Stop the presses! Nick Diaz’s latest complaint has an actual factual basis to it! Just in case you’re wondering which one we’re talking about, it’s the one where the Quebec commission decided last second that fractions don’t exist in their province (probably not French enough). Team Diaz was informed right before the weigh-ins that a weight of 170.9 would still be considered 170 – something they’ve put forward in an official complaint as “deliberately relax[ing] the rule in this case and, by its own admission, allow[ing] their hometown fighter to ‘make weight’ even if he weighed more than the contracted weight.”

The Quebec commission countered by claiming this was always how they’ve done things, which simply put doesn’t seem to be true at all:

You only have to go back a single year, to March 2012, to see that they certainly have announced decimals in some instances. At Ringside MMA 13, sanctioned by the same commission, main event fighters Paul Cheng and Eric Barrak were announced at 252.8 and 237.6, respectively, despite the fact that the decimals had no bearing on their making weight (the heavyweight limit is 265 pounds). The rest of the fighters on the card were announced the same way.

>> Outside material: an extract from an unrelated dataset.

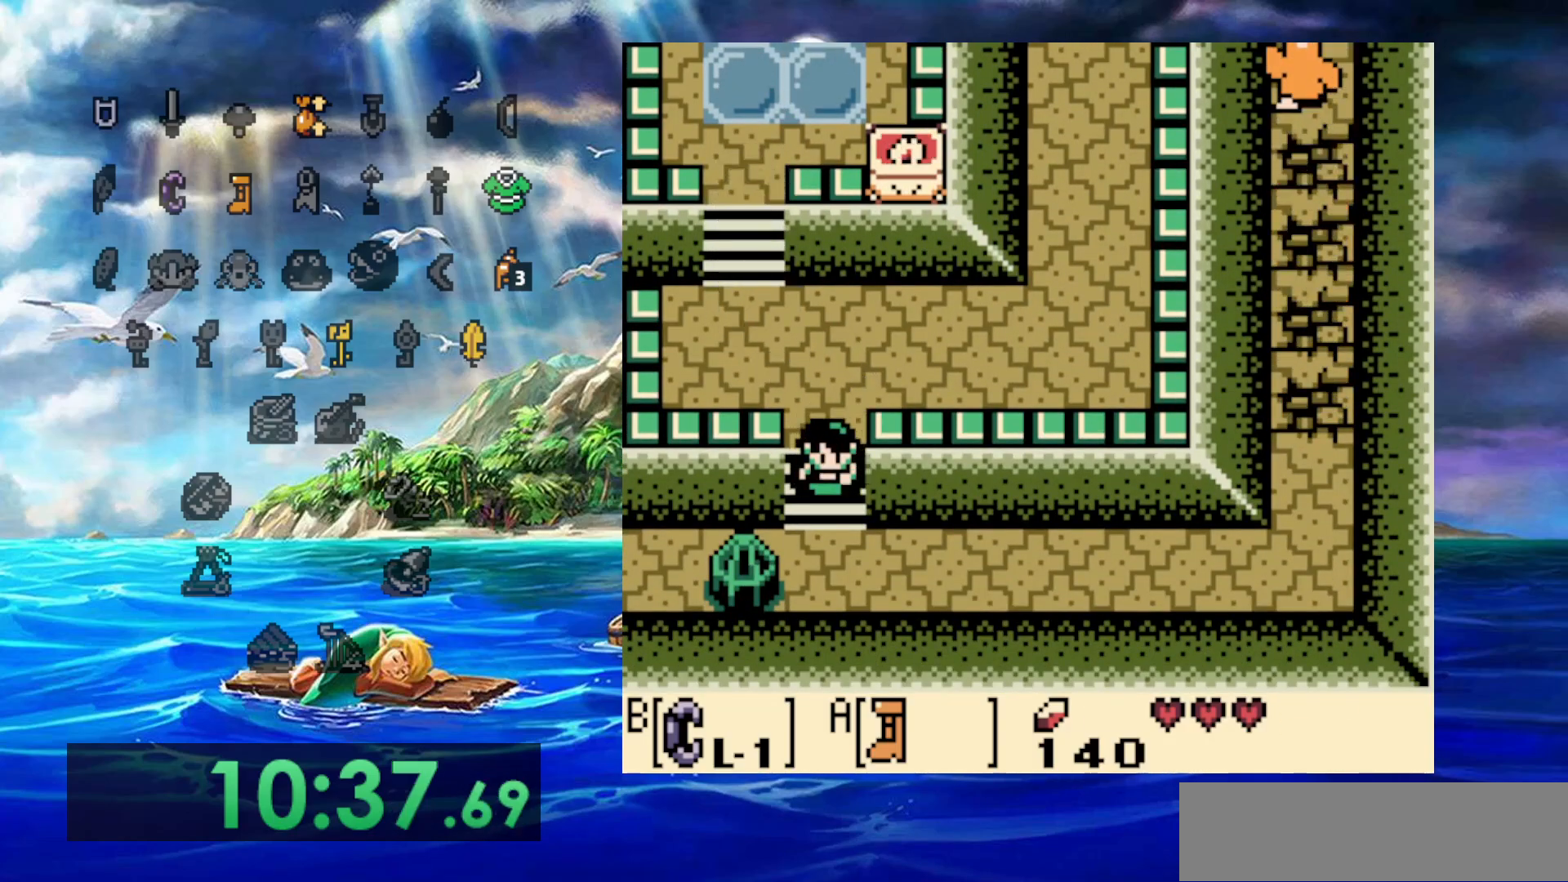
{"dt_ms": 500, "buttons": []}
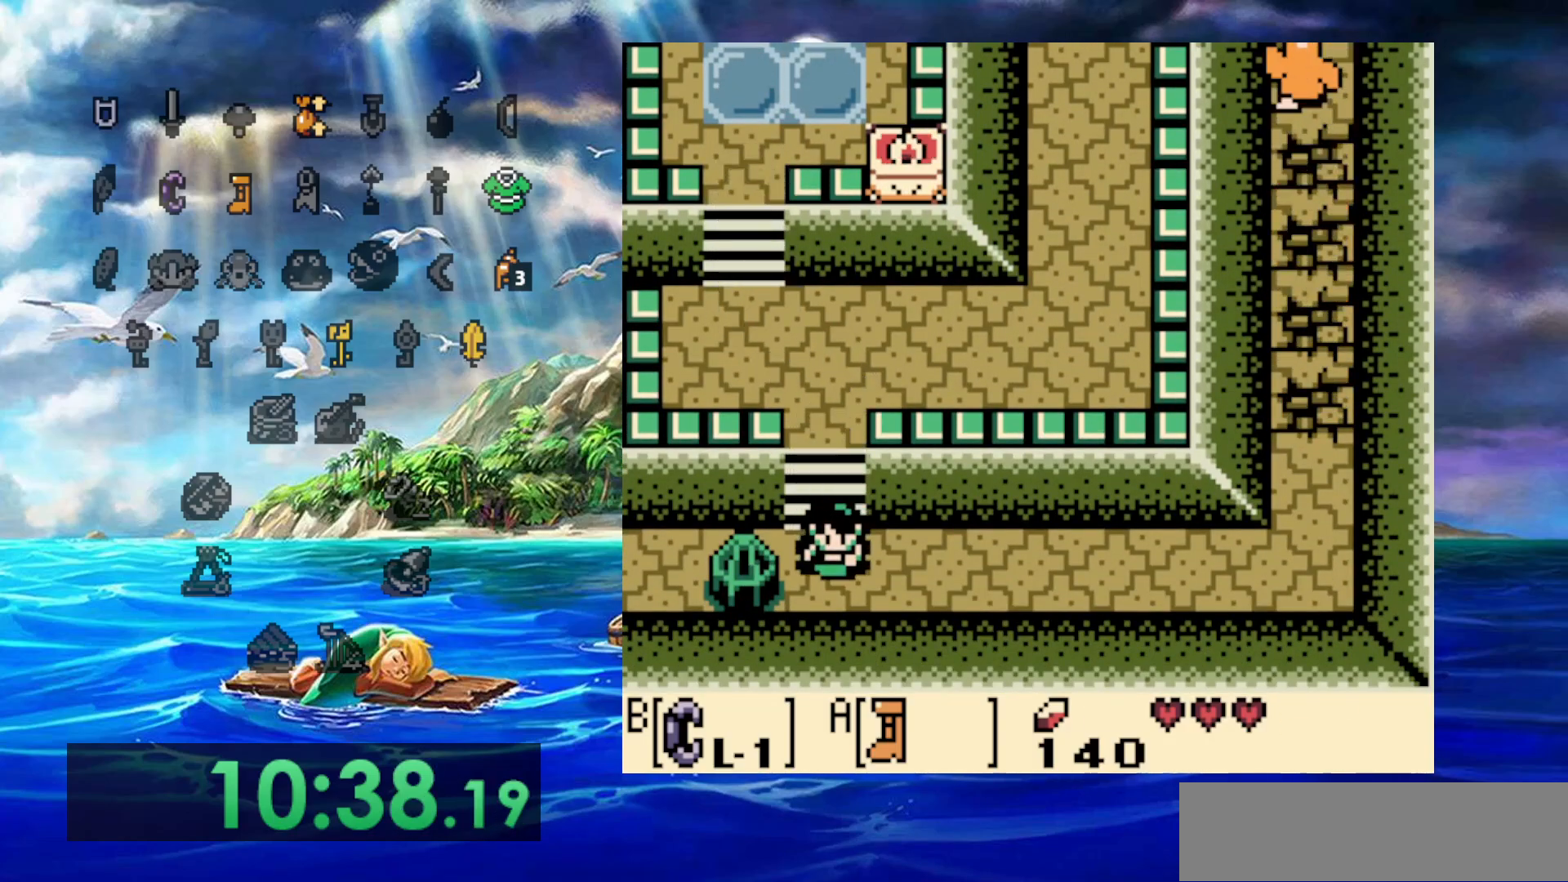
{"dt_ms": 500, "buttons": ["A"], "events": [[83, "A", "down"]]}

The year before that, a championship boxing match between Bernard Hopkins and Jean Pascal that was overseen by the same commission with the same rules that govern combat sports featured weigh-ins that also announced decimals. Interestingly in that fight, Hopkins weighed in at 175.9. The division’s limit was 175, and instead of ditching the decimal, as they claim to do, the commission allowed Hopkins to cut more weight, which is against their own rules. He eventually checked in at 175 even. In that case, the rules seemed to play in Pascal’s favor. Like St-Pierre, he happens to be a local star.

On top of that, there’s nothing in the Quebec commission rulebook about this rounding down nonsense, but there IS something about the scale needing to be accurate to a tenth of a kilogram. So if there is a rounding procedure, it is definitely unofficial and contradictory to how the rules say things should be run.

But while Diaz is definitely in the right to claim the commission broke their own rules and pulled some strange shit, it boils down to strange shit over one pound. If they dragged a naked and unconscious GSP onto the scale and draped a towel over his johnson, then maybe we’d have a proper scandal we could attach a -Gate suffix to. As it stands, there is STILL no evidence that Georges wasn’t 170 on the nose anyways. And absolutely no basis in reality to claim a fraction of a pound was the reason Georges dominated that fight 50-45.

Meanwhile, according to Diaz’s lawyer, “Mr. St-Pierre remains legally and ethically obligated to fight Mr. Diaz at 170 pounds or else vacate the belt in favor of those prepared to fight at welterweight.” Yes, this is seriously where they are going with this whole thing.